Rubiks Collective achieves the impossible

Rubiks Collective: Hush ★★★★½
Melbourne Recital Centre, July 3

The question of how to attract audiences to the concert hall generally points to a rather lazy conclusion: pandering. The result is the widely available status quo of warhorse repertoire that, more often than not, merely aims to entertain gently.

Rubiks Collective, a group of Melbourne-based contemporary specialists, are bucking this over-cautious trend by proving that challenging an audience with the unknown is not only a worthwhile endeavour, but it can also produce a concert that easily out-thrills its more traditional counterparts.

L-R: Jacob Abela, Tamara Kohler, Gemma Kneale and Kaylie Melville of Rubiks Collective.

New-music-phobes often dismiss contemporary work as emotionally arid, rooted in sterile, soulless intellectualism. Hush proves the perfect rebuttal. Its central theme could hardly be more accessible: an exploration of the voice and breath, which are at once unanimously innate and central to how we express our individuality.

Each piece works towards this premise through a vivid palette of extended techniques, summoning sonorities from the hinterland that exists between notes.

At times, as in Annie Hui-Hsin Hsieh's The Thin Air Between Skins and Annika Socolofsky's Don't Say a Word, this focused on the gossamer spectra at the edge of hearing, barely more than wrinkles in the air.

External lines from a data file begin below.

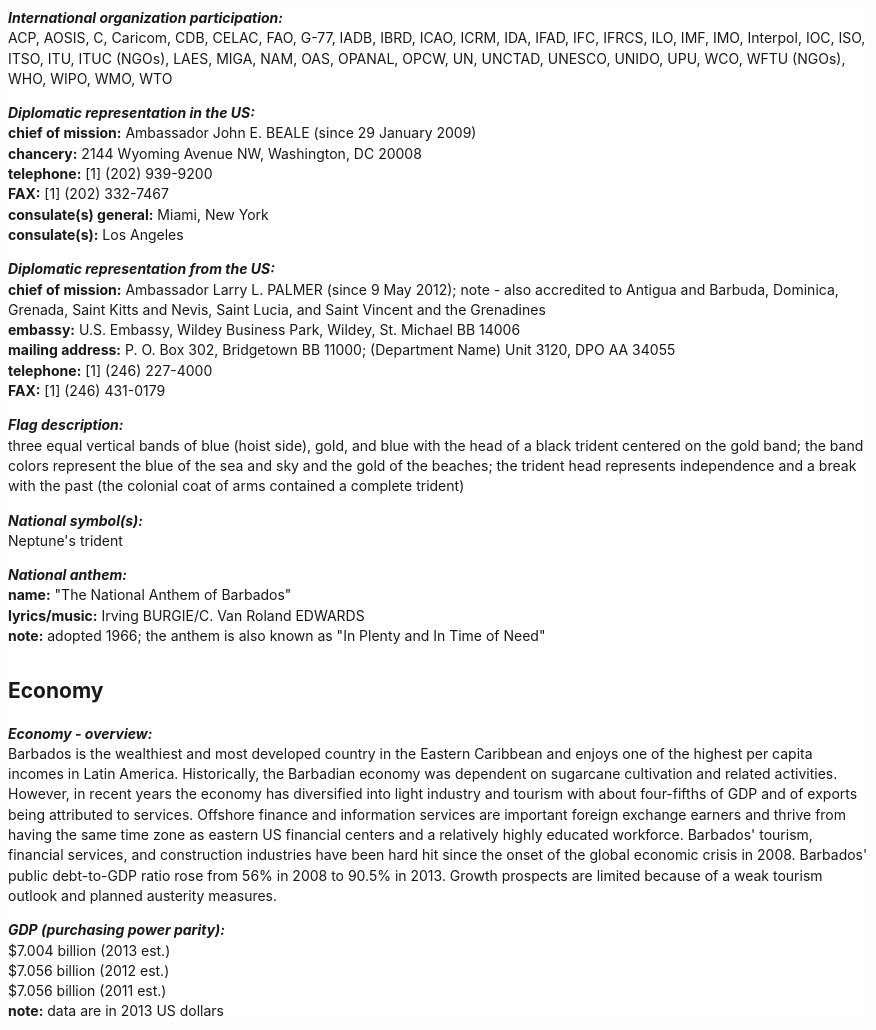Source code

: **_International organization participation:_**   
ACP, AOSIS, C, Caricom, CDB, CELAC, FAO, G-77, IADB, IBRD, ICAO, ICRM, IDA, IFAD, IFC, IFRCS, ILO, IMF, IMO, Interpol, IOC, ISO, ITSO, ITU, ITUC (NGOs), LAES, MIGA, NAM, OAS, OPANAL, OPCW, UN, UNCTAD, UNESCO, UNIDO, UPU, WCO, WFTU (NGOs), WHO, WIPO, WMO, WTO

**_Diplomatic representation in the US:_**   
**chief of mission:** Ambassador John E. BEALE (since 29 January 2009)   
**chancery:** 2144 Wyoming Avenue NW, Washington, DC 20008   
**telephone:** [1] (202) 939-9200   
**FAX:** [1] (202) 332-7467   
**consulate(s) general:** Miami, New York   
**consulate(s):** Los Angeles

**_Diplomatic representation from the US:_**   
**chief of mission:** Ambassador Larry L. PALMER (since 9 May 2012); note - also accredited to Antigua and Barbuda, Dominica, Grenada, Saint Kitts and Nevis, Saint Lucia, and Saint Vincent and the Grenadines   
**embassy:** U.S. Embassy, Wildey Business Park, Wildey, St. Michael BB 14006   
**mailing address:** P. O. Box 302, Bridgetown BB 11000; (Department Name) Unit 3120, DPO AA 34055   
**telephone:** [1] (246) 227-4000   
**FAX:** [1] (246) 431-0179

**_Flag description:_**   
three equal vertical bands of blue (hoist side), gold, and blue with the head of a black trident centered on the gold band; the band colors represent the blue of the sea and sky and the gold of the beaches; the trident head represents independence and a break with the past (the colonial coat of arms contained a complete trident)

**_National symbol(s):_**   
Neptune's trident

**_National anthem:_**   
**name:** "The National Anthem of Barbados"   
**lyrics/music:** Irving BURGIE/C. Van Roland EDWARDS   
**note:** adopted 1966; the anthem is also known as "In Plenty and In Time of Need"


## Economy

**_Economy - overview:_**   
Barbados is the wealthiest and most developed country in the Eastern Caribbean and enjoys one of the highest per capita incomes in Latin America. Historically, the Barbadian economy was dependent on sugarcane cultivation and related activities. However, in recent years the economy has diversified into light industry and tourism with about four-fifths of GDP and of exports being attributed to services. Offshore finance and information services are important foreign exchange earners and thrive from having the same time zone as eastern US financial centers and a relatively highly educated workforce. Barbados' tourism, financial services, and construction industries have been hard hit since the onset of the global economic crisis in 2008. Barbados' public debt-to-GDP ratio rose from 56% in 2008 to 90.5% in 2013. Growth prospects are limited because of a weak tourism outlook and planned austerity measures.

**_GDP (purchasing power parity):_**   
$7.004 billion (2013 est.)   
$7.056 billion (2012 est.)   
$7.056 billion (2011 est.)   
**note:** data are in 2013 US dollars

Erin Gee's Mouthpiece 28 and Amy-Beth Kirsten's World Under Glass shared a common yen for the vocal oddities beyond song and speech; smacking lips, whistles, guttural fry and percussive sighs.

A teasing fragment of a major new commission from American composer Dmitri Tymoczko offered another circuit-breaker to new music's aloof stereotype.

Guest fronted by rock-steady mezzo Lotte Betts-Dean, the world premiere of Ghosts showed emphatic emotional depth.

In such a complex sound-world, that's hard to do well; to reach such a level of shared empathy and control is damn near impossible.